Crítica: Lie To Me


Faz pouco tempo que, rodeado por séries já bem sedimentadas, descobri essa pérola televisiva chamada Lie to Me. Antes de muitos detalhes, entenda do que se trata, caro leitor:

Mentira. Nasceu a partir do momento em que o ser humano começou a se comunicar. É a principal distinção entre os homens e os animais. Ao nos expressarmos por sinais, a mentira é muita mais nebulosa que quando nos pronunciamos. E cada vez mais aquilo que tentamos ocultar vem à tona ao nos defrontarmos com o Dr. Cal Lightman - o leitor vivo de micro-expressões humanas, um detector perspicaz de falsidades, o pior pesadelo para os mentirosos.

Com esse resumo deveras deficiente, pode-se entender a aura desse seriado que, na altura de seu season finale da segunda temporada, continua a me surpreender.

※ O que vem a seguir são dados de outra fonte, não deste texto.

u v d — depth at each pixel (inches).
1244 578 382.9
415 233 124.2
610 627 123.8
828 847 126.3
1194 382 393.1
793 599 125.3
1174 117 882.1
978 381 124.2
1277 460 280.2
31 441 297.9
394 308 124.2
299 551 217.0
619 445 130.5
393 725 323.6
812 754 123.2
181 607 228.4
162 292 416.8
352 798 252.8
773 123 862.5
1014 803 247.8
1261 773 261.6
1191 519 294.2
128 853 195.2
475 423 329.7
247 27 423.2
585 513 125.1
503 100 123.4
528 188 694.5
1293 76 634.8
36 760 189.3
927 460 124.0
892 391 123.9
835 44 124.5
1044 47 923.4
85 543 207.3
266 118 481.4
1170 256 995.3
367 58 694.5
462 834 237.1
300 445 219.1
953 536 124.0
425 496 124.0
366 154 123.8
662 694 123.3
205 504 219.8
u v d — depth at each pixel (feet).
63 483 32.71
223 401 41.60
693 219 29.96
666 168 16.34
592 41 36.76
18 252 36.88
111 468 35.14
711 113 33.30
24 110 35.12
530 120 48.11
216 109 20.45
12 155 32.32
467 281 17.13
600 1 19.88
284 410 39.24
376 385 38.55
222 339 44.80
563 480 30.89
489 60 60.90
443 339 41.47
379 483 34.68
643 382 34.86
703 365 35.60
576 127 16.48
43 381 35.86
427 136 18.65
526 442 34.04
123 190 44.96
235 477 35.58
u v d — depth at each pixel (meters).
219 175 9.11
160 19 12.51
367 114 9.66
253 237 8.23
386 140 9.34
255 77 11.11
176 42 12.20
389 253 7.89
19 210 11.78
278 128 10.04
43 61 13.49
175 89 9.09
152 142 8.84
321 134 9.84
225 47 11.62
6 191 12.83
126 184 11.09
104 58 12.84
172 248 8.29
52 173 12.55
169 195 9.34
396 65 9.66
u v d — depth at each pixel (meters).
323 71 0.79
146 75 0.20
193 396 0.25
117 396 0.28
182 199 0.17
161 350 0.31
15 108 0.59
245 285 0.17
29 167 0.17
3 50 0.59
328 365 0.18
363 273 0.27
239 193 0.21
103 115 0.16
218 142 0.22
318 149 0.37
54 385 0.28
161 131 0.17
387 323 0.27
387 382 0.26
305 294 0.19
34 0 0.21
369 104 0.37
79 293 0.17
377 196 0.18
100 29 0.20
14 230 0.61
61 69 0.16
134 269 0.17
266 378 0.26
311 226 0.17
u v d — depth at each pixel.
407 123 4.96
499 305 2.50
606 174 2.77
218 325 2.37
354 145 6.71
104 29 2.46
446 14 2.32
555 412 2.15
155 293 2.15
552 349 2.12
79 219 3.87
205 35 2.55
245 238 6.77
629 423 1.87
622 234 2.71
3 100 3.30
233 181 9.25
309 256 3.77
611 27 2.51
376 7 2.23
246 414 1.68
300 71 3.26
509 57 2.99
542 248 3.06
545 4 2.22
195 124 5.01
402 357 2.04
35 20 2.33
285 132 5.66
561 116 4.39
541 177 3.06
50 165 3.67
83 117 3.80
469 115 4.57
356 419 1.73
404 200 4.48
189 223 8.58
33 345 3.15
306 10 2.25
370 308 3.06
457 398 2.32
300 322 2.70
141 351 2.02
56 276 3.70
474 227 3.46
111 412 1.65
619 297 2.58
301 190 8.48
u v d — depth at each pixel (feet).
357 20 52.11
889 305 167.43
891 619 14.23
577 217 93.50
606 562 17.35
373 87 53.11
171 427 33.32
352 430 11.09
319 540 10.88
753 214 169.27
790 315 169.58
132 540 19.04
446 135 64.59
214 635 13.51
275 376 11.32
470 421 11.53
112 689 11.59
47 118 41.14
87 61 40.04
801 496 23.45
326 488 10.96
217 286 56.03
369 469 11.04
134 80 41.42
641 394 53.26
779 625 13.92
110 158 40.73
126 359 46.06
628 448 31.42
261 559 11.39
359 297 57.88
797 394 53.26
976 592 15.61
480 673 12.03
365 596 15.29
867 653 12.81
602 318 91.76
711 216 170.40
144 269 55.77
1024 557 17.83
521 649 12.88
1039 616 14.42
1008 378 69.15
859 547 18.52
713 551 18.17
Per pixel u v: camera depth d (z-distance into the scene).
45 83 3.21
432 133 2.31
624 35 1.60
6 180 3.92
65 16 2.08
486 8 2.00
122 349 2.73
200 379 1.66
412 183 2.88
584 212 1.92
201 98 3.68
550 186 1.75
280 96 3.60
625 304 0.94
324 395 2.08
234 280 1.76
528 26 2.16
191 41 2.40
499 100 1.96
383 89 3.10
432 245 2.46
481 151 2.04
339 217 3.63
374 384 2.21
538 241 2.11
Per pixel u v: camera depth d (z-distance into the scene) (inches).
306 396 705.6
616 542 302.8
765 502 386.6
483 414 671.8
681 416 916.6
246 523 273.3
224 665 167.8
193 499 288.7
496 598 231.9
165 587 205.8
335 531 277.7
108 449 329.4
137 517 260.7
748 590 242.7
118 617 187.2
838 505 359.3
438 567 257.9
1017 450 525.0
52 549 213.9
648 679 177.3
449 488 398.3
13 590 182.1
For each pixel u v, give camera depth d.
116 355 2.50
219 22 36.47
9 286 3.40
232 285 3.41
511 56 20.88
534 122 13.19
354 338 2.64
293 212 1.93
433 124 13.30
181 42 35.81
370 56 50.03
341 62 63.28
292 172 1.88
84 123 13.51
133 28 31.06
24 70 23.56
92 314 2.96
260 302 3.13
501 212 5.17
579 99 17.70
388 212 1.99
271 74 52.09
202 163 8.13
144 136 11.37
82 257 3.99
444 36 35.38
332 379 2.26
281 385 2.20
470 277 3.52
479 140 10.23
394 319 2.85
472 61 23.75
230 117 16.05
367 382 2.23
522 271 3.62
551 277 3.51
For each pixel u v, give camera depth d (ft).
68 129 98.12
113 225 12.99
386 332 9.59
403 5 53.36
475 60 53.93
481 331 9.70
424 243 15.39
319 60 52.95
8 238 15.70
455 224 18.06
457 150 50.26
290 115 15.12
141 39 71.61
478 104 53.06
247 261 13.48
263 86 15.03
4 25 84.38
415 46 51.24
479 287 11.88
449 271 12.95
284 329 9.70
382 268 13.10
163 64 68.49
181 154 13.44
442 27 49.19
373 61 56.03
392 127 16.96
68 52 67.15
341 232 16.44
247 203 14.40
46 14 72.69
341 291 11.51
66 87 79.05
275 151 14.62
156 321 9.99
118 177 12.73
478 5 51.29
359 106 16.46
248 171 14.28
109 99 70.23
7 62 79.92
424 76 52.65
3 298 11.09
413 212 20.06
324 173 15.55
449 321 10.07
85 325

Logo de cara somos brindados com a fabulosa cena inicial de seu episódio-piloto que traz Dr. Lightman trocando expressões e frases curtas com um prisioneiro, provável criminoso. O advogado insiste que aquela será uma reunião inútil, pois seu cliente nada dirá. Após mais alguns instantes, Cal já obtem tudo que precisava, apenas observando expressões mínimas fornecidas pelo seu antagonista sem que este percebesse. E surge então a abertura recheada de explicações visuais dos significados de cada minúsculo ato humano, seja o levantar de uma sobrancelha, o franzir de um cenho ou mesmo o cerrar de um punho. Juntamente com esses segundos iniciais, a fantástica canção de Ryan Star, Brand New Day nos carrega para a atmosfera de tudo que iremos presenciar dali para frente. Ela diz:

Sonho, envie-me um sinal
Volte o relógio
Dê-me algum tempo
Eu preciso fugir
E começar tudo de novo
Vamos abrir nossos olhos
Para o novo dia

Desde os primeiros minutos essa suposta série policial carregada de drama, e que obviamente se difere de todos os dramas policiais que surgem na TV devido a sua abordagem diferenciada, até os momentos atuais não perde em nada seu poder. Passa tensão quando necessário, confronta nossa mente para que tentemos observar coisas que só Lightman e sua equipe poderiam ver, alivia com homeopáticas doses de humor e sabe cosntruir uma história que vai sendo trançada com tanto esmero que às vezes nem notamos que ela está ali. Nem preciso citar a trilha sonora, escolhida com brilhantismo. Desde Johnny Cash a Leonard Cohen, passando por Morissey, Pretenders e Aqualung.

Grande ponto forte também são as interpretações e os personagens multifacetados, tridimensionais. O maior de todos, claro, é o veterano Tim Roth que dá vida ao doutor com sua forma inquietante e desafiadora, e seu sotaque britânico afiadíssimo. Temos Kelli Williams interpretando Gillian Foster, o braço-direito de Cal que tenta compreende-lo a cada passo, além de aturar suas mais impossíveis guinadas de rumo e personalidade. Há ainda a dupla Eli Loker, o aprendiz aspirante a mestre que não sabe mentir, e Ria Torres, a única da equipe que não estudou as técnicas de Lightman, mas as têm como habilidades inatas. Os atores são Brendan Hines e Monica Raymund, respectivamente.

E para quem dúvida dos métodos apurados do The Lightman Group, saiba que elas de fato existem, ainda não como ciência, mas são fonte de estudos e surgiram devido o empenho de um homem real chamado Paul Ekman que, há muito, lida com as verdades e mentiras das expressões faciais.

O que mais posso dizer dessa incrível série criada por Samuel Baum? Assistam e tirem suas próprias conclusões, e torçam para que, um dia, possamos lidar com nossa violência da vida real de forma tão sagaz e instantânea como o bom Dr. Cal Lightman.